Read Groundwork’s Stance On Cultural Appropriation
Meet The Folk School Teachers
Jenna Bradford
Jenna grew up in the Sacramento River delta in California, swimming, climbing trees, searching for animals along the water’s edge, studying their ways, and always looking for excuses to be outside. She received her B.A. in Environmental Studies and Bioethics from Loyola University in Chicago. Before becoming a teacher, Jenna worked on farms in Colorado, designed and sewed clothing, and studyied plants through an herbalism apprenticeship with Wildroot Botanicals and an ethnobotany immersion with Raven’s Roots Naturalist School. Jenna taught 5th and 6th grade at Paonia’s North Fork School of Integrated Studies. She is excited to continue with some of her current students on this adventure. Jenna loves teaching because she loves learning and loves to share that enthusiasm with others.
Forrest Gillies
Forrest was fortunate to be raised at one of the oldest intentional communities, nestled into the red sandstone foothills of the Rocky Mountains. Being surrounded by wilderness, sustainable agriculture and abundant community shaped him into a human inspired to share these gifts with a world starving for land based connection. Guided by the question of how to create and sustain real, viable culture, Forrest found answers in the seeds. After studying Ecological Agriculture: Seeds, Bees & Soil at the Evergreen State College, he discovered the ways in which seed, subsistence agricultural systems and traditional life-ways create the foundational framework for real culture to emerge. Forrest has managed multiple regenerative farm and education projects including Siskiyou Seeds and White Oak Farm, offers nature connection programs for youth and is apprenticing in natural building.
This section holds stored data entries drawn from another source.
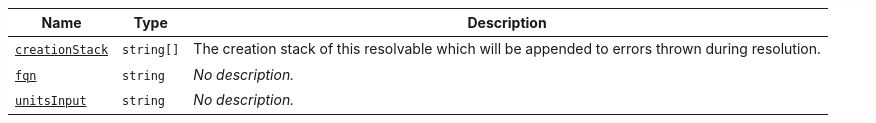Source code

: | **Name** | **Type** | **Description** |
| --- | --- | --- |
| <code><a href="#@cdktf/provider-opentelekomcloud.vpnaasIpsecPolicyV2.VpnaasIpsecPolicyV2LifetimeOutputReference.property.creationStack">creationStack</a></code> | <code>string[]</code> | The creation stack of this resolvable which will be appended to errors thrown during resolution. |
| <code><a href="#@cdktf/provider-opentelekomcloud.vpnaasIpsecPolicyV2.VpnaasIpsecPolicyV2LifetimeOutputReference.property.fqn">fqn</a></code> | <code>string</code> | *No description.* |
| <code><a href="#@cdktf/provider-opentelekomcloud.vpnaasIpsecPolicyV2.VpnaasIpsecPolicyV2LifetimeOutputReference.property.unitsInput">unitsInput</a></code> | <code>string</code> | *No description.* |
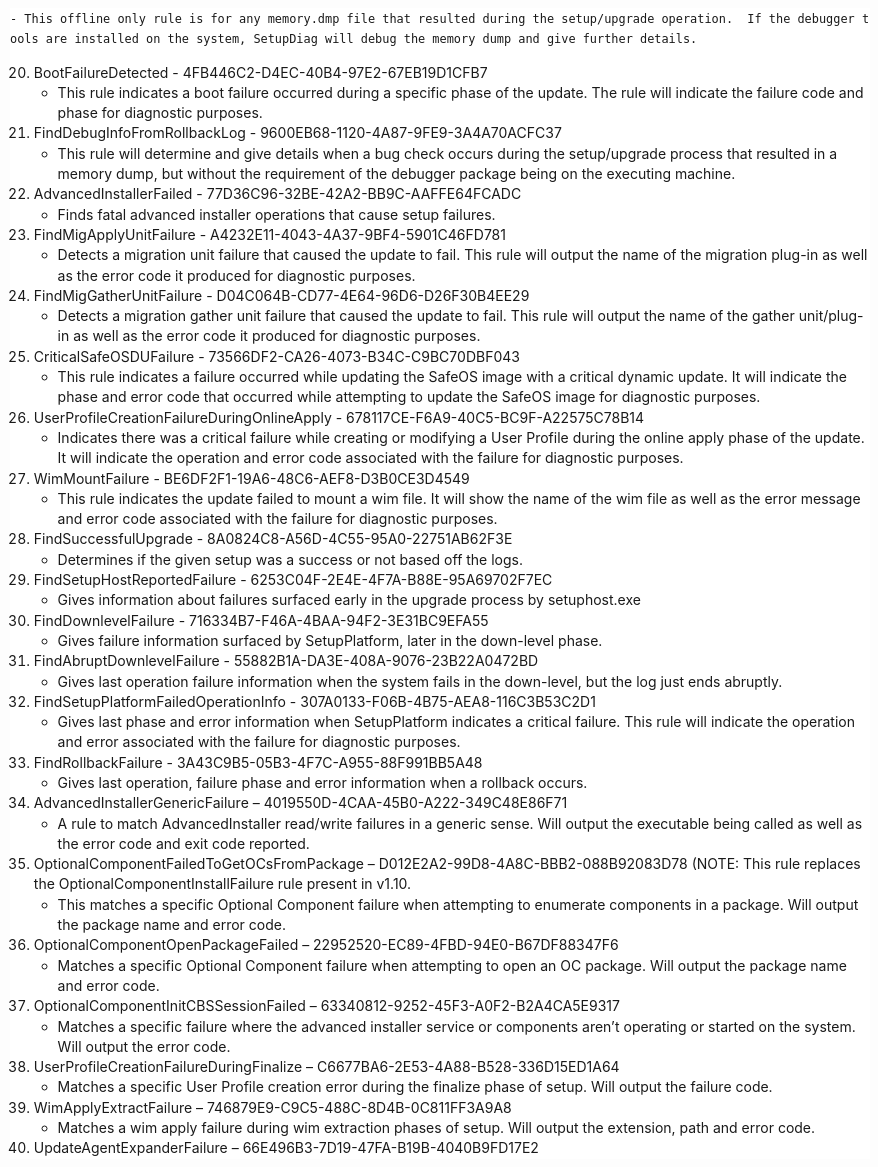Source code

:     - This offline only rule is for any memory.dmp file that resulted during the setup/upgrade operation.  If the debugger tools are installed on the system, SetupDiag will debug the memory dump and give further details.
20.	BootFailureDetected - 4FB446C2-D4EC-40B4-97E2-67EB19D1CFB7
    - This rule indicates a boot failure occurred during a specific phase of the update.  The rule will indicate the failure code and phase for diagnostic purposes.
21.	FindDebugInfoFromRollbackLog - 9600EB68-1120-4A87-9FE9-3A4A70ACFC37
    - This rule will determine and give details when a bug check occurs during the setup/upgrade process that resulted in a memory dump, but without the requirement of the debugger package being on the executing machine.
22.	AdvancedInstallerFailed - 77D36C96-32BE-42A2-BB9C-AAFFE64FCADC
    - Finds fatal advanced installer operations that cause setup failures.
23.	FindMigApplyUnitFailure - A4232E11-4043-4A37-9BF4-5901C46FD781
    - Detects a migration unit failure that caused the update to fail.  This rule will output the name of the migration plug-in as well as the error code it produced for diagnostic purposes.
24.	FindMigGatherUnitFailure - D04C064B-CD77-4E64-96D6-D26F30B4EE29
    - Detects a migration gather unit failure that caused the update to fail.  This rule will output the name of the gather unit/plug-in as well as the error code it produced for diagnostic purposes.
25.	CriticalSafeOSDUFailure - 73566DF2-CA26-4073-B34C-C9BC70DBF043
    - This rule indicates a failure occurred while updating the SafeOS image with a critical dynamic update.  It will indicate the phase and error code that occurred while attempting to update the SafeOS image for diagnostic purposes.
26.	UserProfileCreationFailureDuringOnlineApply - 678117CE-F6A9-40C5-BC9F-A22575C78B14
    - Indicates there was a critical failure while creating or modifying a User Profile during the online apply phase of the update.  It will indicate the operation and error code associated with the failure for diagnostic purposes.
27.	WimMountFailure - BE6DF2F1-19A6-48C6-AEF8-D3B0CE3D4549
    - This rule indicates the update failed to mount a wim file.  It will show the name of the wim file as well as the error message and error code associated with the failure for diagnostic purposes.
28.	FindSuccessfulUpgrade - 8A0824C8-A56D-4C55-95A0-22751AB62F3E
    - Determines if the given setup was a success or not based off the logs.
29.	FindSetupHostReportedFailure - 6253C04F-2E4E-4F7A-B88E-95A69702F7EC
    - Gives information about failures surfaced early in the upgrade process by setuphost.exe
30.	FindDownlevelFailure - 716334B7-F46A-4BAA-94F2-3E31BC9EFA55
    - Gives failure information surfaced by SetupPlatform, later in the down-level phase.
31.	FindAbruptDownlevelFailure - 55882B1A-DA3E-408A-9076-23B22A0472BD
    - Gives last operation failure information when the system fails in the down-level, but the log just ends abruptly.
32.	FindSetupPlatformFailedOperationInfo - 307A0133-F06B-4B75-AEA8-116C3B53C2D1
    - Gives last phase and error information when SetupPlatform indicates a critical failure.  This rule will indicate the operation and error associated with the failure for diagnostic purposes.
33.	FindRollbackFailure - 3A43C9B5-05B3-4F7C-A955-88F991BB5A48
    - Gives last operation, failure phase and error information when a rollback occurs.
34. AdvancedInstallerGenericFailure – 4019550D-4CAA-45B0-A222-349C48E86F71
    - A rule to match AdvancedInstaller read/write failures in a generic sense.  Will output the executable being called as well as the error code and exit code reported.
35. OptionalComponentFailedToGetOCsFromPackage – D012E2A2-99D8-4A8C-BBB2-088B92083D78  (NOTE:  This rule replaces the OptionalComponentInstallFailure rule present in v1.10.
    - This matches a specific Optional Component failure when attempting to enumerate components in a package.  Will output the package name and error code.
36. OptionalComponentOpenPackageFailed – 22952520-EC89-4FBD-94E0-B67DF88347F6
    - Matches a specific Optional Component failure when attempting to open an OC package.  Will output the package name and error code.
37. OptionalComponentInitCBSSessionFailed – 63340812-9252-45F3-A0F2-B2A4CA5E9317
    - Matches a specific failure where the advanced installer service or components aren’t operating or started on the system.  Will output the error code.
38. UserProfileCreationFailureDuringFinalize – C6677BA6-2E53-4A88-B528-336D15ED1A64
    - Matches a specific User Profile creation error during the finalize phase of setup.  Will output the failure code.
39. WimApplyExtractFailure – 746879E9-C9C5-488C-8D4B-0C811FF3A9A8
    - Matches a wim apply failure during wim extraction phases of setup.  Will output the extension, path and error code.
40. UpdateAgentExpanderFailure – 66E496B3-7D19-47FA-B19B-4040B9FD17E2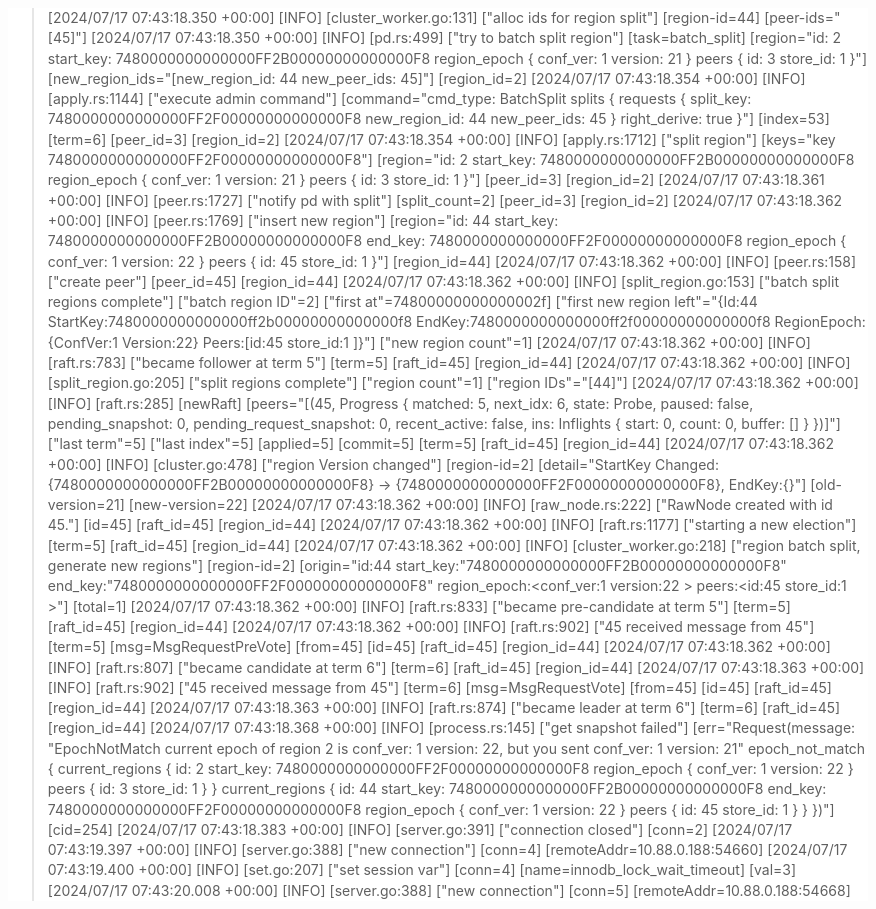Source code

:    > [2024/07/17 07:43:18.350 +00:00] [INFO] [cluster_worker.go:131] ["alloc ids for region split"] [region-id=44] [peer-ids="[45]"]
   > [2024/07/17 07:43:18.350 +00:00] [INFO] [pd.rs:499] ["try to batch split region"] [task=batch_split] [region="id: 2 start_key: 7480000000000000FF2B00000000000000F8 region_epoch { conf_ver: 1 version: 21 } peers { id: 3 store_id: 1 }"] [new_region_ids="[new_region_id: 44 new_peer_ids: 45]"] [region_id=2]
   > [2024/07/17 07:43:18.354 +00:00] [INFO] [apply.rs:1144] ["execute admin command"] [command="cmd_type: BatchSplit splits { requests { split_key: 7480000000000000FF2F00000000000000F8 new_region_id: 44 new_peer_ids: 45 } right_derive: true }"] [index=53] [term=6] [peer_id=3] [region_id=2]
   > [2024/07/17 07:43:18.354 +00:00] [INFO] [apply.rs:1712] ["split region"] [keys="key 7480000000000000FF2F00000000000000F8"] [region="id: 2 start_key: 7480000000000000FF2B00000000000000F8 region_epoch { conf_ver: 1 version: 21 } peers { id: 3 store_id: 1 }"] [peer_id=3] [region_id=2]
   > [2024/07/17 07:43:18.361 +00:00] [INFO] [peer.rs:1727] ["notify pd with split"] [split_count=2] [peer_id=3] [region_id=2]
   > [2024/07/17 07:43:18.362 +00:00] [INFO] [peer.rs:1769] ["insert new region"] [region="id: 44 start_key: 7480000000000000FF2B00000000000000F8 end_key: 7480000000000000FF2F00000000000000F8 region_epoch { conf_ver: 1 version: 22 } peers { id: 45 store_id: 1 }"] [region_id=44]
   > [2024/07/17 07:43:18.362 +00:00] [INFO] [peer.rs:158] ["create peer"] [peer_id=45] [region_id=44]
   > [2024/07/17 07:43:18.362 +00:00] [INFO] [split_region.go:153] ["batch split regions complete"] ["batch region ID"=2] ["first at"=74800000000000002f] ["first new region left"="{Id:44 StartKey:7480000000000000ff2b00000000000000f8 EndKey:7480000000000000ff2f00000000000000f8 RegionEpoch:{ConfVer:1 Version:22} Peers:[id:45 store_id:1 ]}"] ["new region count"=1]
   > [2024/07/17 07:43:18.362 +00:00] [INFO] [raft.rs:783] ["became follower at term 5"] [term=5] [raft_id=45] [region_id=44]
   > [2024/07/17 07:43:18.362 +00:00] [INFO] [split_region.go:205] ["split regions complete"] ["region count"=1] ["region IDs"="[44]"]
   > [2024/07/17 07:43:18.362 +00:00] [INFO] [raft.rs:285] [newRaft] [peers="[(45, Progress { matched: 5, next_idx: 6, state: Probe, paused: false, pending_snapshot: 0, pending_request_snapshot: 0, recent_active: false, ins: Inflights { start: 0, count: 0, buffer: [] } })]"] ["last term"=5] ["last index"=5] [applied=5] [commit=5] [term=5] [raft_id=45] [region_id=44]
   > [2024/07/17 07:43:18.362 +00:00] [INFO] [cluster.go:478] ["region Version changed"] [region-id=2] [detail="StartKey Changed:{7480000000000000FF2B00000000000000F8} -> {7480000000000000FF2F00000000000000F8}, EndKey:{}"] [old-version=21] [new-version=22]
   > [2024/07/17 07:43:18.362 +00:00] [INFO] [raw_node.rs:222] ["RawNode created with id 45."] [id=45] [raft_id=45] [region_id=44]
   > [2024/07/17 07:43:18.362 +00:00] [INFO] [raft.rs:1177] ["starting a new election"] [term=5] [raft_id=45] [region_id=44]
   > [2024/07/17 07:43:18.362 +00:00] [INFO] [cluster_worker.go:218] ["region batch split, generate new regions"] [region-id=2] [origin="id:44 start_key:\"7480000000000000FF2B00000000000000F8\" end_key:\"7480000000000000FF2F00000000000000F8\" region_epoch:<conf_ver:1 version:22 > peers:<id:45 store_id:1 >"] [total=1]
   > [2024/07/17 07:43:18.362 +00:00] [INFO] [raft.rs:833] ["became pre-candidate at term 5"] [term=5] [raft_id=45] [region_id=44]
   > [2024/07/17 07:43:18.362 +00:00] [INFO] [raft.rs:902] ["45 received message from 45"] [term=5] [msg=MsgRequestPreVote] [from=45] [id=45] [raft_id=45] [region_id=44]
   > [2024/07/17 07:43:18.362 +00:00] [INFO] [raft.rs:807] ["became candidate at term 6"] [term=6] [raft_id=45] [region_id=44]
   > [2024/07/17 07:43:18.363 +00:00] [INFO] [raft.rs:902] ["45 received message from 45"] [term=6] [msg=MsgRequestVote] [from=45] [id=45] [raft_id=45] [region_id=44]
   > [2024/07/17 07:43:18.363 +00:00] [INFO] [raft.rs:874] ["became leader at term 6"] [term=6] [raft_id=45] [region_id=44]
   > [2024/07/17 07:43:18.368 +00:00] [INFO] [process.rs:145] ["get snapshot failed"] [err="Request(message: \"EpochNotMatch current epoch of region 2 is conf_ver: 1 version: 22, but you sent conf_ver: 1 version: 21\" epoch_not_match { current_regions { id: 2 start_key: 7480000000000000FF2F00000000000000F8 region_epoch { conf_ver: 1 version: 22 } peers { id: 3 store_id: 1 } } current_regions { id: 44 start_key: 7480000000000000FF2B00000000000000F8 end_key: 7480000000000000FF2F00000000000000F8 region_epoch { conf_ver: 1 version: 22 } peers { id: 45 store_id: 1 } } })"] [cid=254]
   > [2024/07/17 07:43:18.383 +00:00] [INFO] [server.go:391] ["connection closed"] [conn=2]
   > [2024/07/17 07:43:19.397 +00:00] [INFO] [server.go:388] ["new connection"] [conn=4] [remoteAddr=10.88.0.188:54660]
   > [2024/07/17 07:43:19.400 +00:00] [INFO] [set.go:207] ["set session var"] [conn=4] [name=innodb_lock_wait_timeout] [val=3]
   > [2024/07/17 07:43:20.008 +00:00] [INFO] [server.go:388] ["new connection"] [conn=5] [remoteAddr=10.88.0.188:54668]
Rooted in reverence for the human & more-than-human world, Forrest walks in service to a more beautiful world we all know is possible. Forrest is a certified Wilderness First Responder.
Kelly Moody
Kelly grew up in rural southern Virginia in tobacco country, working at her family’s nursery business. She earned a B.A. in Philosophy and Religious Studies, Anthropology at Christopher Newport University in Virginia in 2009, focusing on globalization of culture and land relationships, environmental ethics and ‘east-west’ comparative philosophies. After that she worked on and ran organic farms, studied with various herbalists, gardeners, permaculturists and ecologists from Vermont to Ohio, North Carolina, California, New Mexico and beyond. She has also spent countless hours in self-study working with plants on public land across the U.S. west. She is the main facilitator behind the Ground Shots Project and Podcast, a work that explores cross-ecological and societal intersections. Kelly is a certified Wilderness First Responder.
Jeff Wagner
After a university education didn’t provide sufficient answers, Jeff began seeking answers to the big questions that weren’t answered by academia: how we might reimagine U.S. society in the age of climate change, and what it means to be a responsible human in an unraveling world. For over a decade, Jeff sought answers outside the mainstream: living at wolf sanctuary in the Colorado mountains, leading NOLS expeditions across North America, and facilitating cross-cultural semesters in the Andes, the Amazon, the Himalaya, and the great Mekong River Basin. Jeff’s biggest focus has been teaching to the cultural roots of environmental issues, and helping students both experience and examine different ways of life that can be applied as cultural activism at home in North America. As a person dedicated to questioning the mindsets stemming from settler-colonialism, Jeff finds inspiration in the communities working to maintain and strengthen relationships with the natural world and with the sources of food, water, clothing, shelter, and meaning. Jeff likes walking slowly, weaving fabric and baskets, and growing beautiful varieties of heirloom seeds. Jeff founded Groundwork to help people pursue the goal of becoming ancestors that their descendants will be proud to tell stories about. Jeff is a certified Wilderness First Responder.